Some information about the WSJCAMP0 corpus:
1. Totally 140 speakers and 110 utterances per speaker;

2. 92 training speakers, 20 development test speaker and two sets of 14 evaluation test speakers. Each speaker provides approximately 90 utterances and an additional 18 adaptation utterances.

3. The same set of 18 adaptation sentences was recorded by each speaker, consisting of one recording of background noise, 2 phonetically balanced sentences and the first 15 adaptation sentences from the initial WSJ experiment.

4. Each training speaker read out some 90 training sentences, selected randomly in paragraph units. This is the empirically determined maximum number of sentences that could be squeezed into one hour of speaker time.

5. Each of 48 test speakers read 80 sentences. The final development test group consists of 20 speakers.

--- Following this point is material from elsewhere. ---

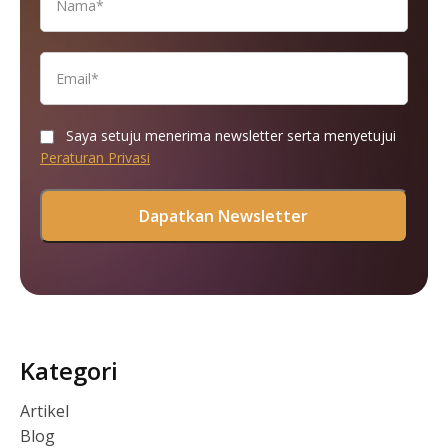
Saya setuju menerima newsletter serta menyetujui
Peraturan Privasi
Kategori
Artikel
Blog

The CD-ROM publication consists of six discs, with contents organized as follows:

  • discs 1 and 2 - training data from head-mounted microphone
  • disc 3 - development test data from head-mounted microphone, plus first set of evaluation test data
  • discs 4 and 5 - training data from desk-mounted microphone
  • disc 6 - development test data from desk-mounted microphone, plus second set of evaluation test data
There are 90 utterances from each of 92 speakers that are designated as training material for speech recognition algorithms. An additional 48 speakers each read 40 sentences containing only words from a fixed 5,000 word vocabulary, and another 40 sentences using a 64,000 word vocabulary, to be used as testing material. Each of the total of 140 speakers also recorded a common set of 18 adaptation sentences. Recordings were made from two microphones: a far-field desk microphone and a head-mounted close-talking microphone.